目的
動物の分娩予兆や分娩直前を、動物から離れた場所で待機する者へ正確かつ確実に通報でき、しかも分娩前後の動物母体や胎子の安全を確保できる簡便な分娩監視装置の提供。
効果
本技術の分娩監視装置は、分娩を監視すべき動物母体に小さな温度センサや発振器・受信器を取り付けるものであるから、母体や胎子を傷つけず、動物に拘束や苦痛を与えない。しかも温度センサや発振器・受信器を殺菌消毒する必要がないから簡便であり、獣医師等の資格がなくてもこの装置を取り付けできる。
技術概要
この技術では、リード線の先端の温度センサを、動物母体の外耳に挿入する。

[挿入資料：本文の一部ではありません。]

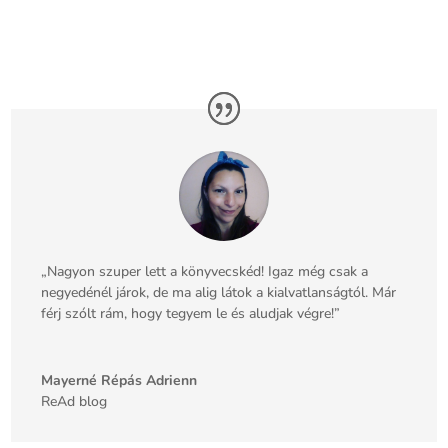
„Nagyon szuper lett a könyvecskéd! Igaz még csak a
negyedénél járok, de ma alig látok a kialvatlanságtól. Már
férj szólt rám, hogy tegyem le és aludjak végre!”
Mayerné Répás Adrienn
ReAd blog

温度センサを、外耳と中耳との間にある鼓膜近傍に設置する。耳から導出し途中がカールコードのように伸縮可能なリード線に余裕を持たせつつ、回路ボックスが収められたバッグを、動物母体の背にベルトで固定して取り付ける。タイマーの指示に応じ所定の時間毎例えば1時間毎に、温度センサのサーミスタ電気抵抗値を測定し、それの出力を検温回路でアナログ−デジタル変換することにより、耳温である鼓膜温を検知する。鼓膜温は、一般に妊娠前よりも分娩の数日前の方が高く、また朝方よりも夕方の方が若干高く、摂食や気温等に応じ多少の変動域を有するが、分娩の数〜2日前の平時での鼓膜温の1日毎の変動パターンは、略同じである。鼓膜温は、動物種や個体によって多少異なるが、動物が雌牛であれば、鼓膜温が、分娩の12〜36時間前、概ね24時間前から分娩迄の間、この平時の鼓膜温の変動域よりも、0.3〜1℃程度、平均0.5℃程度低下する。なお雌馬であれば、平均1℃程度低下する。